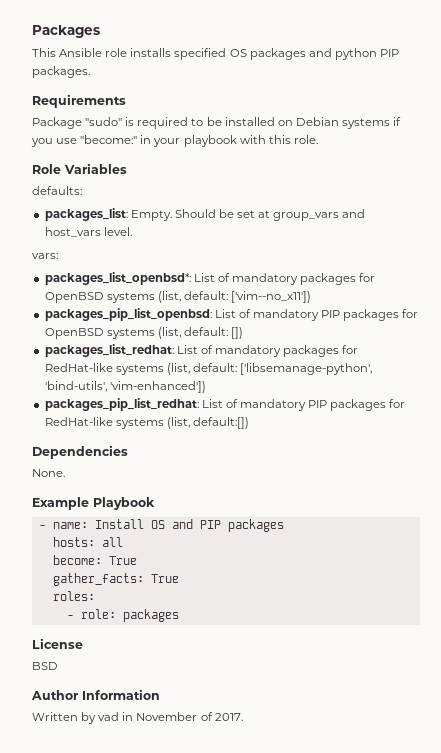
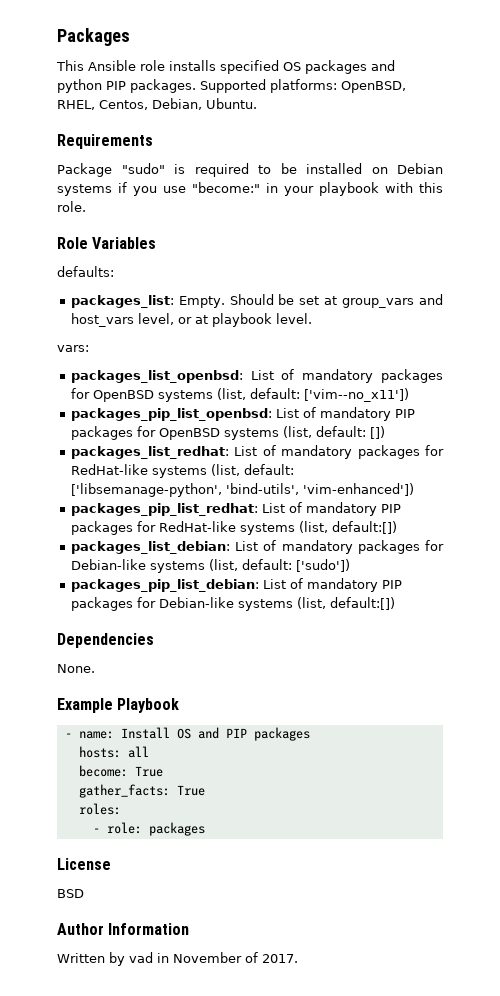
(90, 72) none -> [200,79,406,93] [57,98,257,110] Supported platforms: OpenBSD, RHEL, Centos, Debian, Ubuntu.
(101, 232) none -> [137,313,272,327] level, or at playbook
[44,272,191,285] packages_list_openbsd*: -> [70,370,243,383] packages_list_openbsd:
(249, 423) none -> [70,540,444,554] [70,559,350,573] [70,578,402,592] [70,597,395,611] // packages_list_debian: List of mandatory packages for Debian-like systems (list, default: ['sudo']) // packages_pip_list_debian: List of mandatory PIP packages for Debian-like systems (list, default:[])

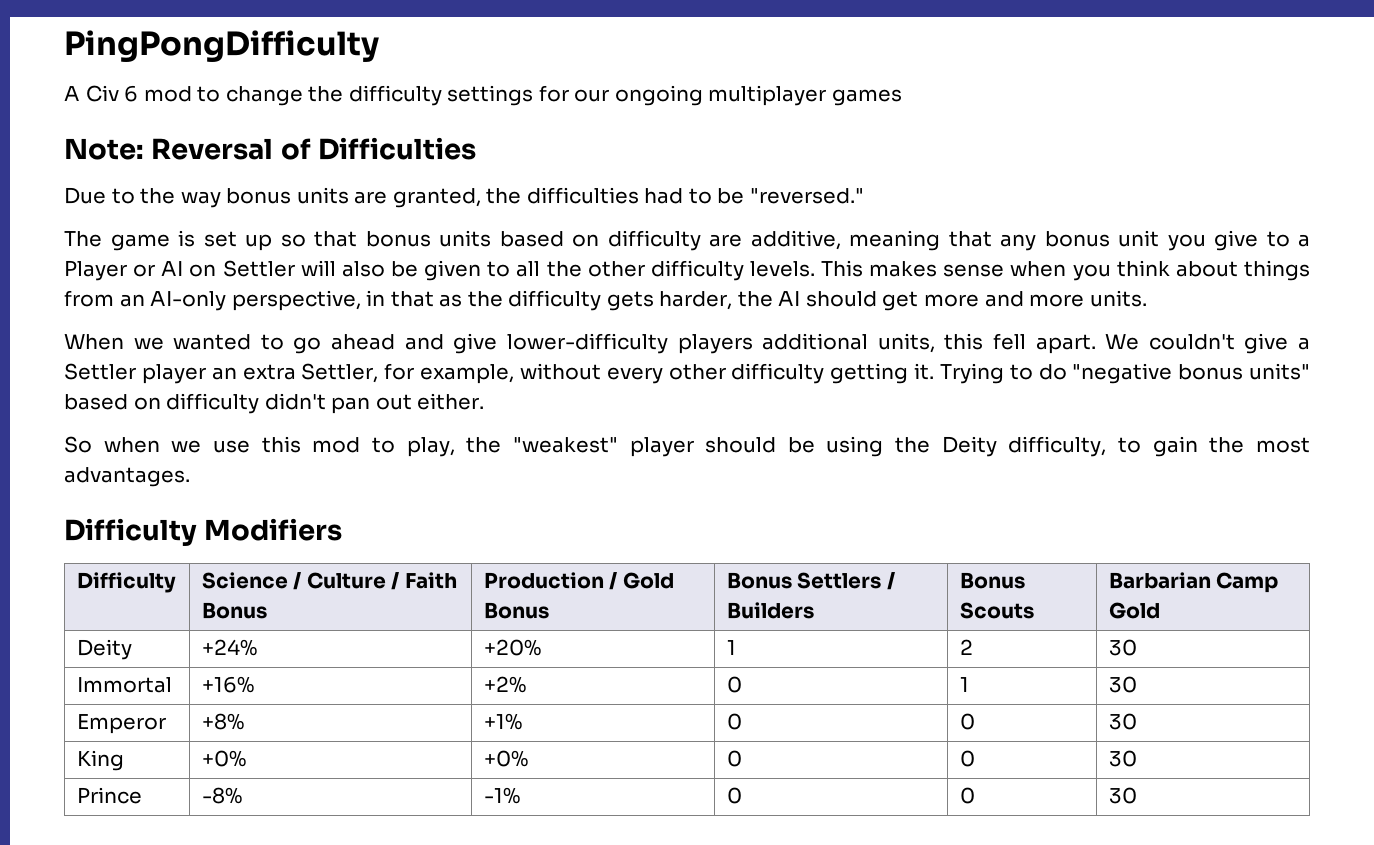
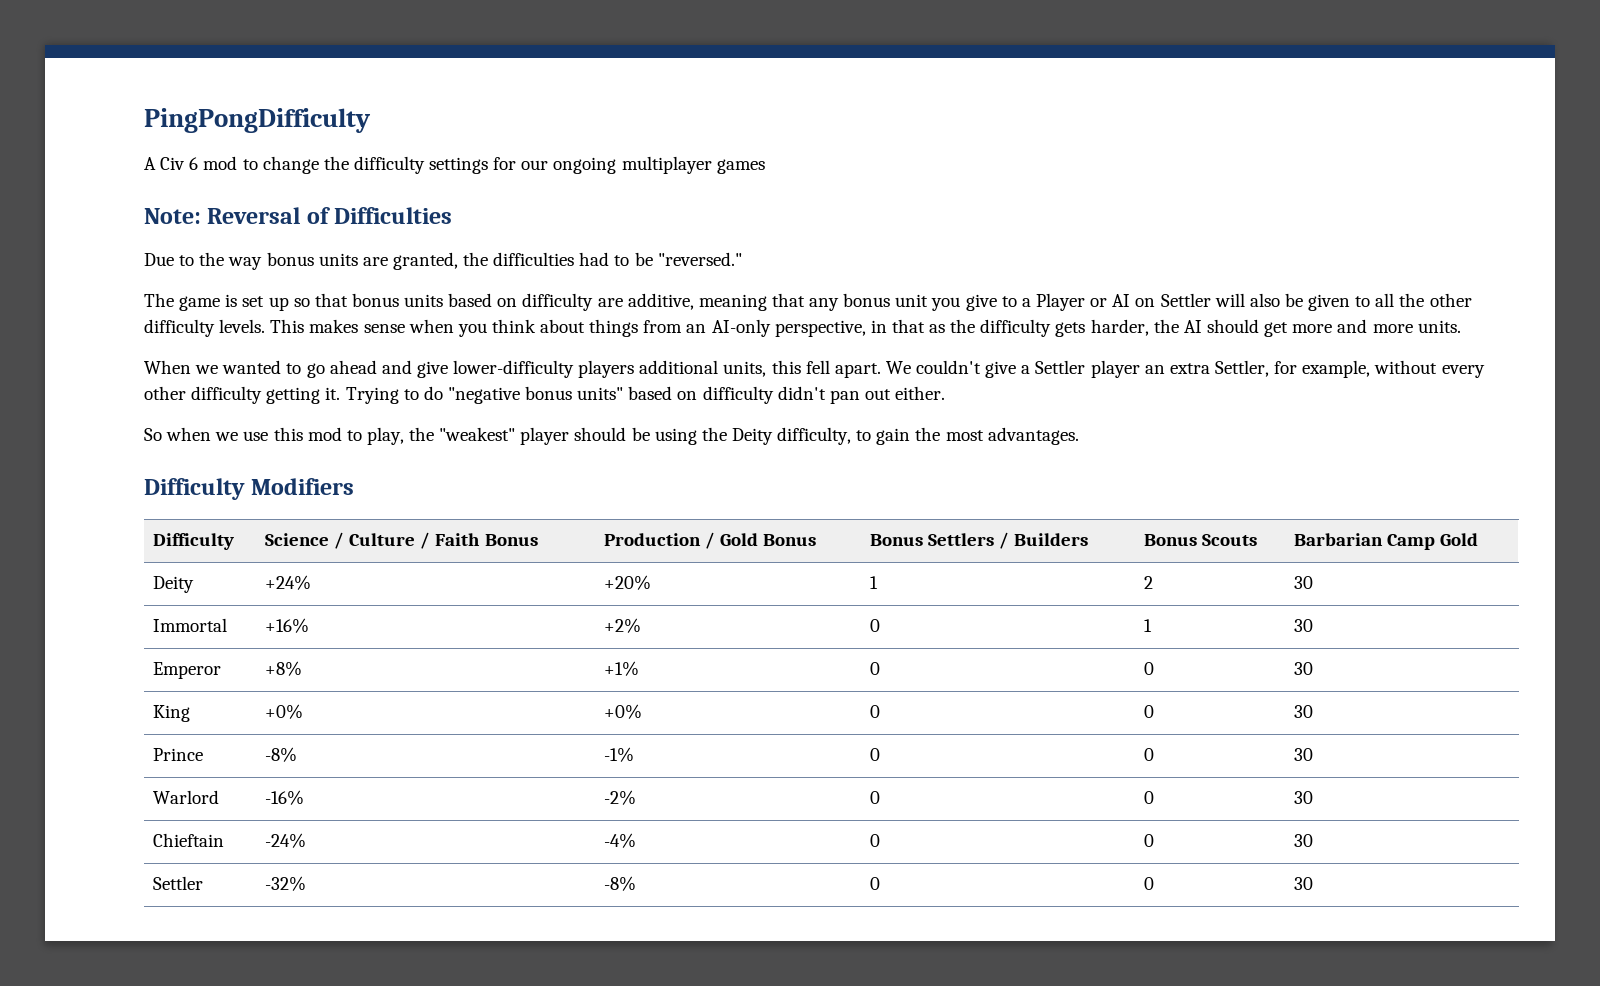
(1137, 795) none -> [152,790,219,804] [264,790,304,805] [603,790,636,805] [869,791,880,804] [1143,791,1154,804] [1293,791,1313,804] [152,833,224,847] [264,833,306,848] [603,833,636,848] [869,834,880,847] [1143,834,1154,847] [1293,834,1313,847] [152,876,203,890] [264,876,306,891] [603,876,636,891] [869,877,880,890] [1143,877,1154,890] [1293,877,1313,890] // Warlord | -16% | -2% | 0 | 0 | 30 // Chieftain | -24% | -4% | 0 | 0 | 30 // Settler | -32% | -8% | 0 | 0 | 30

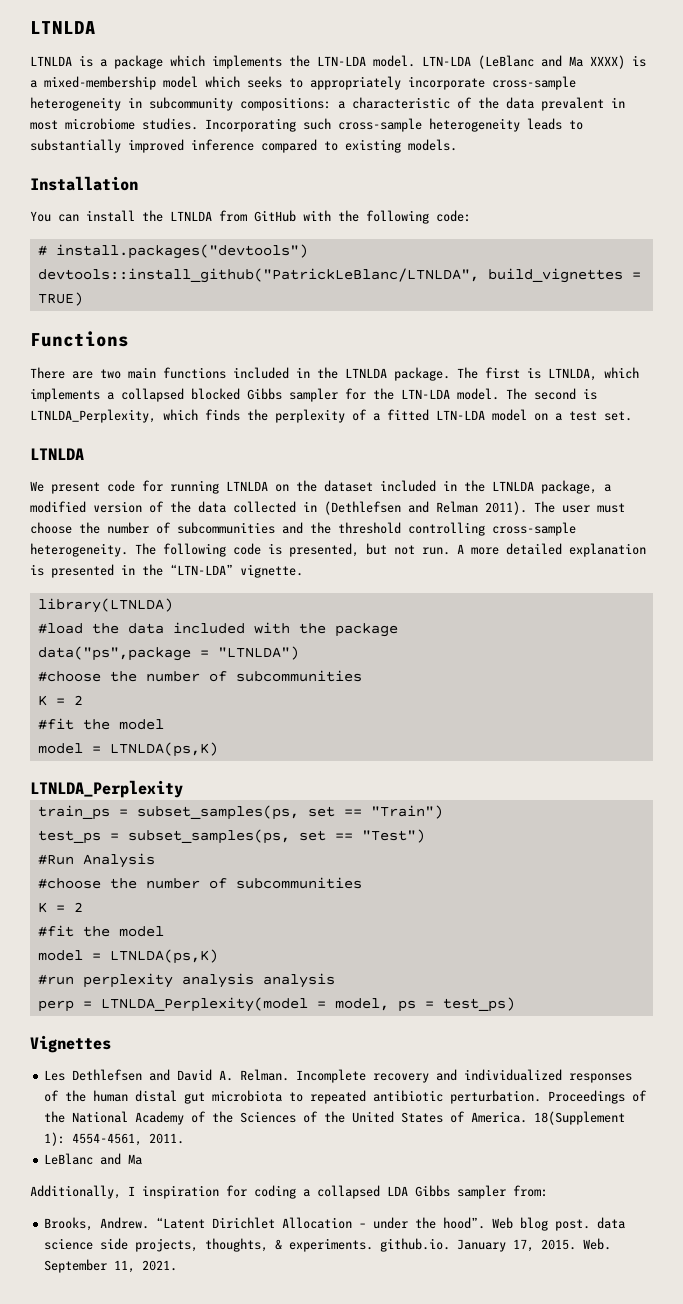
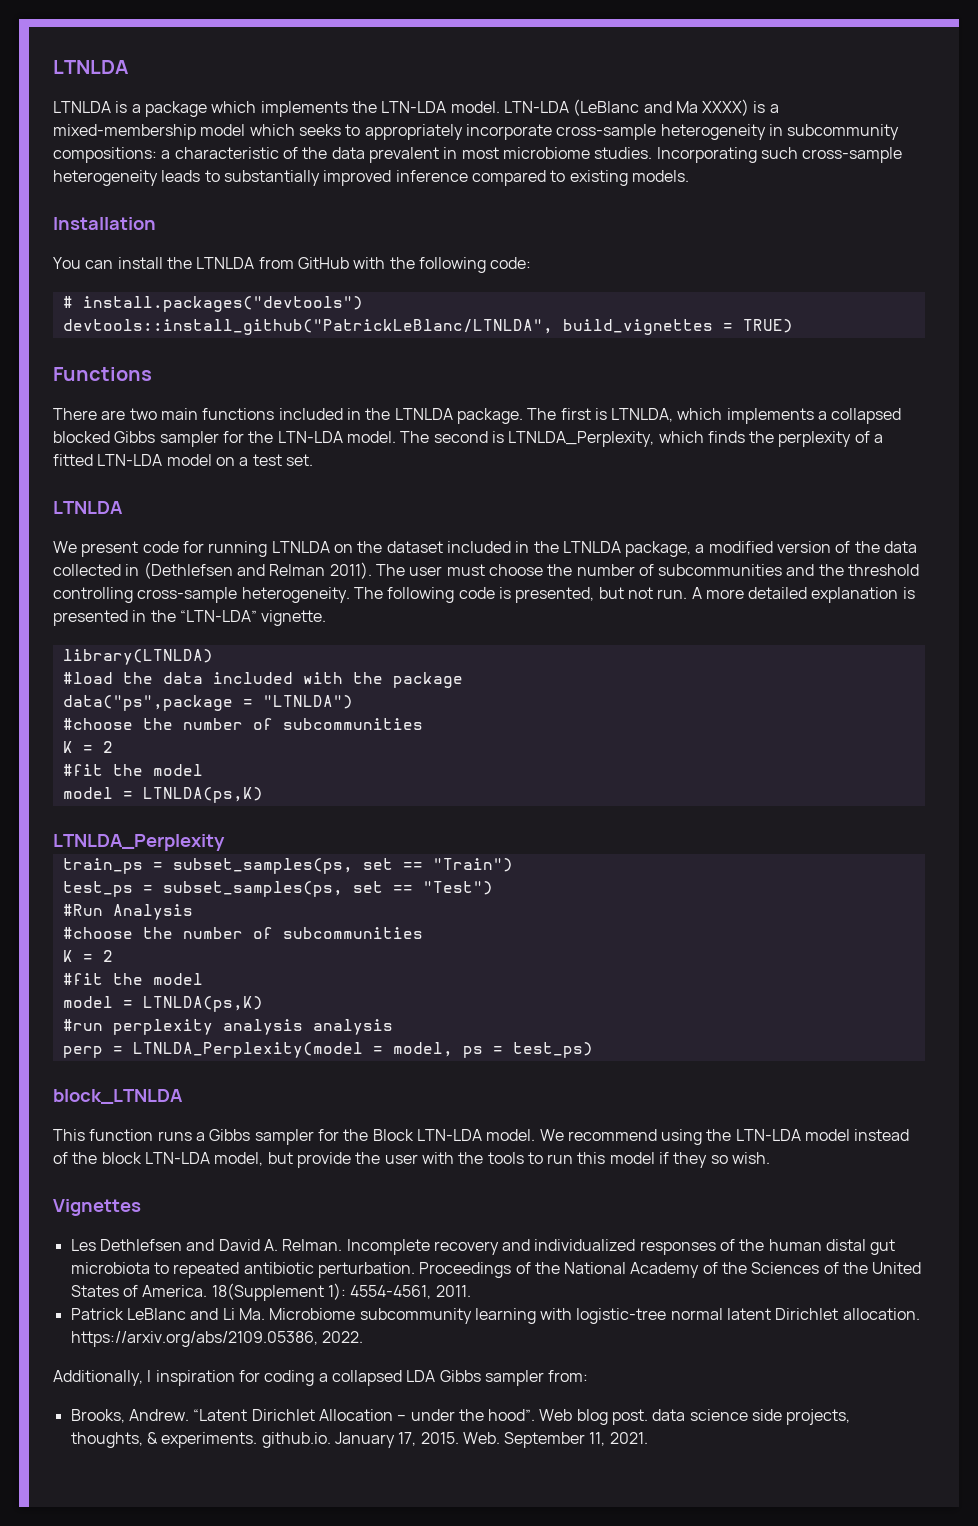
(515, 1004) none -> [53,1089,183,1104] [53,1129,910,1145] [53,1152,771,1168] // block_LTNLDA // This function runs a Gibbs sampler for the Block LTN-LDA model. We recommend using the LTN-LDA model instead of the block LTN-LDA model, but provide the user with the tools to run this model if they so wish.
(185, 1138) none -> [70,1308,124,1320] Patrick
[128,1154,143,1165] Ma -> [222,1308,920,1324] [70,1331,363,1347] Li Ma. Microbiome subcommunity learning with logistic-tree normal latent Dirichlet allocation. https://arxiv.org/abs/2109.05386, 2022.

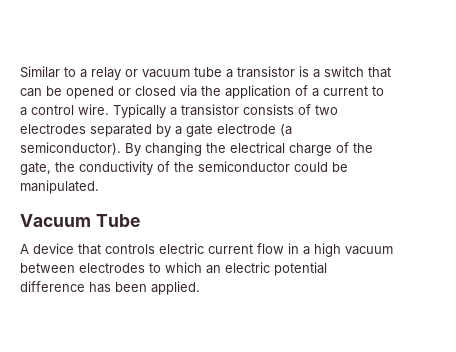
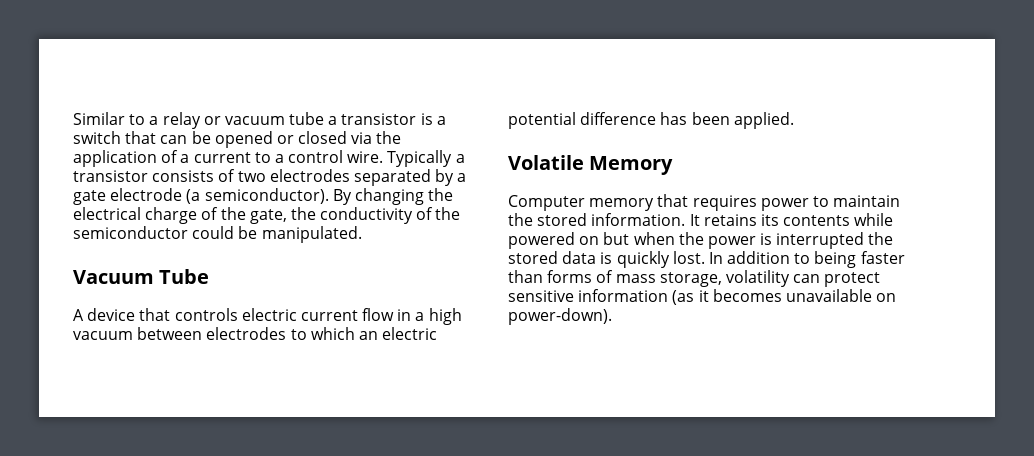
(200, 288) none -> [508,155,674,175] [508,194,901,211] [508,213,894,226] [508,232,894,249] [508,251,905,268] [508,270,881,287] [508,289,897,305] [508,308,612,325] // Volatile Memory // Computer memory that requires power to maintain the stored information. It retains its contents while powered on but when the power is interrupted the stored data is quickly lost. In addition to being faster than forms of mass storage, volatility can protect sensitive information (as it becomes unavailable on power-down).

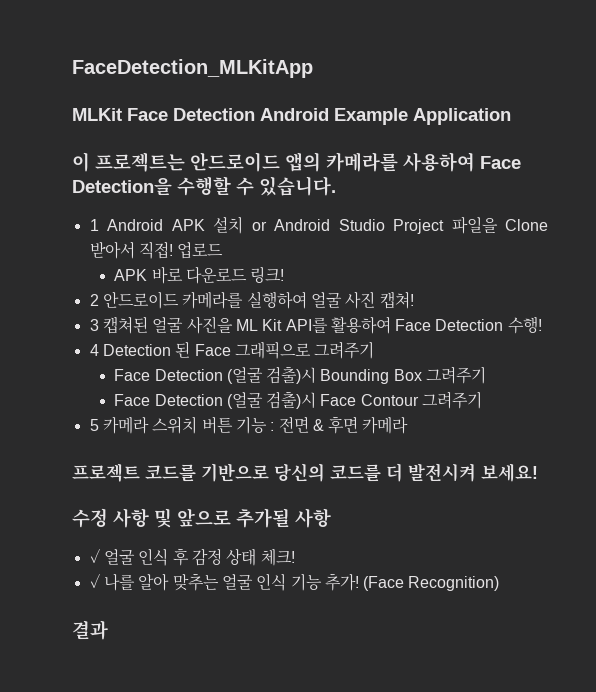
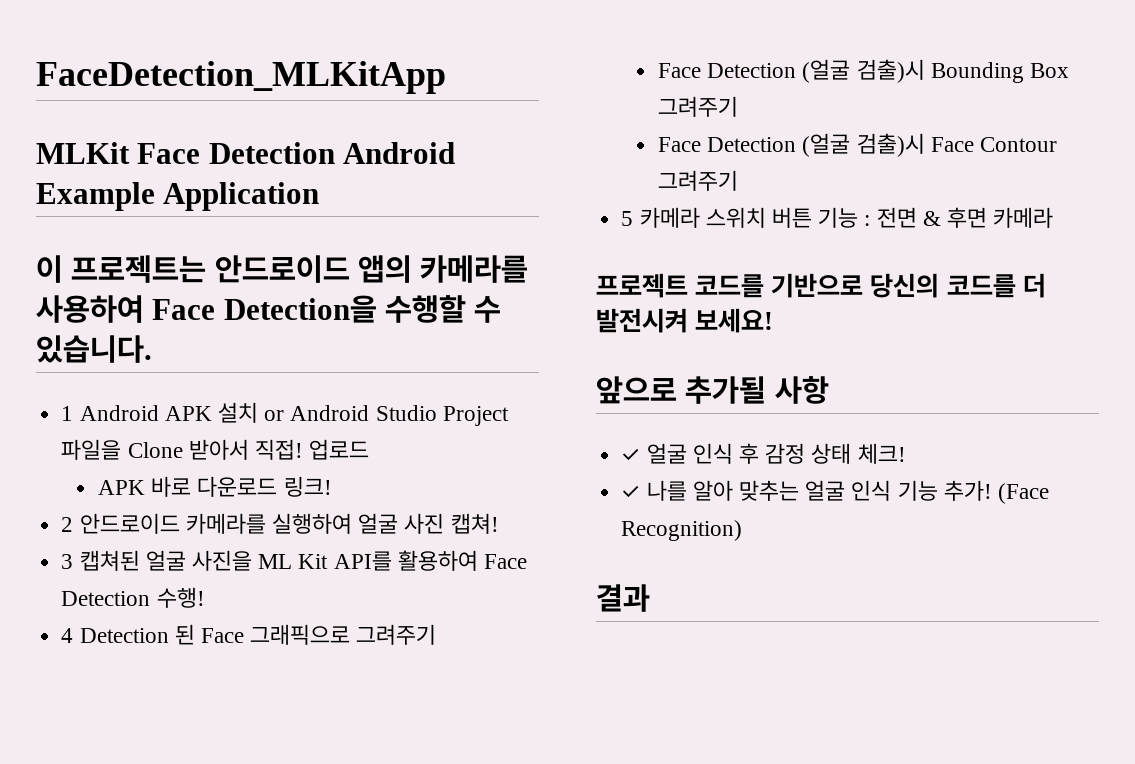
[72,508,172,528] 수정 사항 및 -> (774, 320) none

**Written task**
All lines from the start of the entries above through the line containing "(185, 1138) none" are to be given again exactly; the pictures are not.

**Exercise answer**
(90, 72) none -> [200,79,406,93] [57,98,257,110] Supported platforms: OpenBSD, RHEL, Centos, Debian, Ubuntu.
(101, 232) none -> [137,313,272,327] level, or at playbook
[44,272,191,285] packages_list_openbsd*: -> [70,370,243,383] packages_list_openbsd:
(249, 423) none -> [70,540,444,554] [70,559,350,573] [70,578,402,592] [70,597,395,611] // packages_list_debian: List of mandatory packages for Debian-like systems (list, default: ['sudo']) // packages_pip_list_debian: List of mandatory PIP packages for Debian-like systems (list, default:[])

(1137, 795) none -> [152,790,219,804] [264,790,304,805] [603,790,636,805] [869,791,880,804] [1143,791,1154,804] [1293,791,1313,804] [152,833,224,847] [264,833,306,848] [603,833,636,848] [869,834,880,847] [1143,834,1154,847] [1293,834,1313,847] [152,876,203,890] [264,876,306,891] [603,876,636,891] [869,877,880,890] [1143,877,1154,890] [1293,877,1313,890] // Warlord | -16% | -2% | 0 | 0 | 30 // Chieftain | -24% | -4% | 0 | 0 | 30 // Settler | -32% | -8% | 0 | 0 | 30

(515, 1004) none -> [53,1089,183,1104] [53,1129,910,1145] [53,1152,771,1168] // block_LTNLDA // This function runs a Gibbs sampler for the Block LTN-LDA model. We recommend using the LTN-LDA model instead of the block LTN-LDA model, but provide the user with the tools to run this model if they so wish.
(185, 1138) none -> [70,1308,124,1320] Patrick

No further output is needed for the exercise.